Proposals made by leading experts have suggested that SMEs need an ‘early warning system’. Is this like a fire drill, a ‘what to do in the case of fire’? This seems logical, and the balanced scorecard (Kaplan) is an excellent system for SMEs to monitor their business performance. The concept was developed and expanded in the US, in the late 1980’s and early 1990’s, and provides a single management report which offers management an up-to-date position of business performance at any one time, based on key performance indicators (KPIs). Lots of UK Corporate companies implemented this system with good effect, most notably the Halifax in its meteoric rise in the 1990’s, leading to its merger with the Bank of Scotland (HBOS). The scorecard can be sued to track any aspect of the business from money generating activities (daily revenue, transaction value per customer, volume of new customers, value of refunds and returns, customer complaints) to other critical success factors like productivity (lead times, unit costs, waste, unit volumes) internal business processes, human resources (staff attendance, even staff morale), finance (creditors, debtors, fuel costs) etc.

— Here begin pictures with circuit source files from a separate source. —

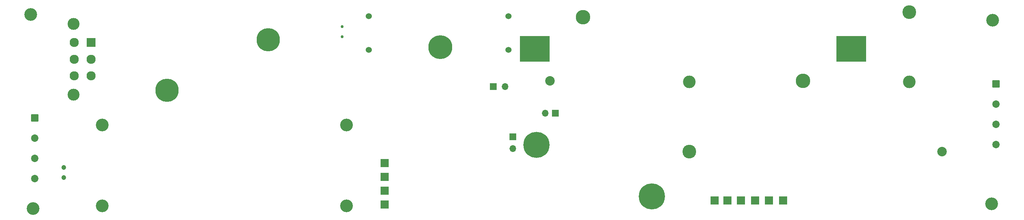
<source format=gbs>
G04 #@! TF.GenerationSoftware,KiCad,Pcbnew,7.0.9*
G04 #@! TF.CreationDate,2024-04-01T22:01:12-07:00*
G04 #@! TF.ProjectId,AVcarrierBoard,41566361-7272-4696-9572-426f6172642e,rev?*
G04 #@! TF.SameCoordinates,Original*
G04 #@! TF.FileFunction,Soldermask,Bot*
G04 #@! TF.FilePolarity,Negative*
%FSLAX46Y46*%
G04 Gerber Fmt 4.6, Leading zero omitted, Abs format (unit mm)*
G04 Created by KiCad (PCBNEW 7.0.9) date 2024-04-01 22:01:12*
%MOMM*%
%LPD*%
G01*
G04 APERTURE LIST*
G04 Aperture macros list*
%AMRoundRect*
0 Rectangle with rounded corners*
0 $1 Rounding radius*
0 $2 $3 $4 $5 $6 $7 $8 $9 X,Y pos of 4 corners*
0 Add a 4 corners polygon primitive as box body*
4,1,4,$2,$3,$4,$5,$6,$7,$8,$9,$2,$3,0*
0 Add four circle primitives for the rounded corners*
1,1,$1+$1,$2,$3*
1,1,$1+$1,$4,$5*
1,1,$1+$1,$6,$7*
1,1,$1+$1,$8,$9*
0 Add four rect primitives between the rounded corners*
20,1,$1+$1,$2,$3,$4,$5,0*
20,1,$1+$1,$4,$5,$6,$7,0*
20,1,$1+$1,$6,$7,$8,$9,0*
20,1,$1+$1,$8,$9,$2,$3,0*%
G04 Aperture macros list end*
%ADD10C,2.999999*%
%ADD11R,2.300000X2.300000*%
%ADD12C,2.300000*%
%ADD13C,3.170000*%
%ADD14C,3.450000*%
%ADD15C,2.390000*%
%ADD16C,3.654400*%
%ADD17C,2.387600*%
%ADD18R,7.467600X6.477000*%
%ADD19R,1.700000X1.700000*%
%ADD20O,1.700000X1.700000*%
%ADD21RoundRect,0.102000X-0.825000X0.825000X-0.825000X-0.825000X0.825000X-0.825000X0.825000X0.825000X0*%
%ADD22C,1.854000*%
%ADD23C,3.200000*%
%ADD24R,2.032000X2.032000*%
%ADD25C,1.200000*%
%ADD26C,6.560820*%
%ADD27C,5.842000*%
%ADD28C,0.762000*%
%ADD29C,6.000000*%
%ADD30C,1.524000*%
G04 APERTURE END LIST*
D10*
X39166800Y-90830400D03*
X39166800Y-73030436D03*
D11*
X43557799Y-77730434D03*
D12*
X43557799Y-81930433D03*
X43557799Y-86130432D03*
X39357800Y-77730434D03*
X39357800Y-81930433D03*
X39357800Y-86130432D03*
D13*
X193720000Y-87630000D03*
D14*
X193720000Y-105135000D03*
X248920000Y-70125000D03*
D13*
X248920000Y-87630000D03*
D15*
X257140000Y-105135000D03*
D16*
X222250000Y-87376000D03*
X167005000Y-71374000D03*
D17*
X158775400Y-87376000D03*
D18*
X234315000Y-79375000D03*
X154940000Y-79375000D03*
D19*
X144470200Y-88798400D03*
D20*
X147440200Y-88798400D03*
D21*
X29464000Y-96723200D03*
D22*
X29464000Y-101803200D03*
X29464000Y-106883200D03*
X29464000Y-111963200D03*
D23*
X46418750Y-98503750D03*
X46418750Y-118823750D03*
X107696250Y-98503750D03*
X107696250Y-118823750D03*
D24*
X117275000Y-108060000D03*
X117275000Y-111520000D03*
X117275000Y-114980000D03*
X117275000Y-118440000D03*
D25*
X36735000Y-109140000D03*
X36735000Y-111680000D03*
D23*
X28448000Y-70713600D03*
X29006800Y-119430800D03*
D21*
X270650000Y-88137500D03*
D22*
X270650000Y-93217500D03*
X270650000Y-98297500D03*
X270650000Y-103377500D03*
D23*
X269595600Y-118262400D03*
D19*
X160070800Y-95504000D03*
D20*
X157530800Y-95504000D03*
D23*
X269849600Y-72136000D03*
D26*
X155321000Y-103505000D03*
X184264300Y-116459000D03*
D24*
X217265000Y-117475000D03*
X213725000Y-117475000D03*
X210185000Y-117475000D03*
X206645000Y-117475000D03*
X203265000Y-117475000D03*
X200025000Y-117475000D03*
D27*
X62616800Y-89756000D03*
X88016800Y-77056000D03*
D28*
X106599387Y-76305535D03*
X106599387Y-73765535D03*
D29*
X131210000Y-78920000D03*
D30*
X148310000Y-71120000D03*
X148310000Y-79620000D03*
X113310000Y-71120000D03*
X113310000Y-79620000D03*
D19*
X149453600Y-101442600D03*
D20*
X149453600Y-104412600D03*
M02*

</source>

The most important thing is that the scorecard is designed by management themselves and reports on the key performance indicators they have chosen. Microsoft has now attempted to incorporate the scorecard style into its own financial package for SMEs. Even a one or two man operation would certainly benefit from a financial specialist helping set up the system at the beginning or at review time. Where is a good place to source top quality but reasonably priced financial expertise? Your local Regional Development Agency (RDA) has a register and new services like Business Service Finder. Marketing, I have heard it said is the least understood but most important skill in business. Since it is impossible to have all management skills and expertise ‘in-house’ in an SME it pays dividends to outsource the work. In facts most business owners fail to delegate to their cost (more managerial incompetence). Business planning and implementation of strategy are such key activities that expertise is extremely useful, and the payback is many times the initial investment.

I have personally held discussions with business leaders who seem to think marketing refers merely to the colour of categories in their brochure, yet they manage a sizeable business. One of the best definitions of marketing comes again from Robert Craven, who wisely commented: “Marketing is the battle for the mind of the consumer, not a battle of the product”. He doesn’t mention the colour of a brochure or the colour of a product small item, and let’s never forget the principal reasons for business failure.

A good marketing specialist would aim to empower management to follow through on the direction they set off in, and to introduce efficient systems to stay on track. To ignore the internet today is commercial suicide (please refer to my EzineArticle “3 key aspects of a business website… “). ECommerce and the capability to generate revenue from the internet is a critical success factor (CRS). In this recent global downturn there is no knowing how long it will last and what effect it will have on your industry sector and your business. Acquiring new customers is a continuous process, going hand-in-hand with performance improvement. The internet is sustaining most businesses surviving at the moment. The time is now to review how well your eCommerce and eMarketing strategy is performing, and it is best to consult an external specialist consultant to help you take an objective viewpoint, and to consider the best options and solutions.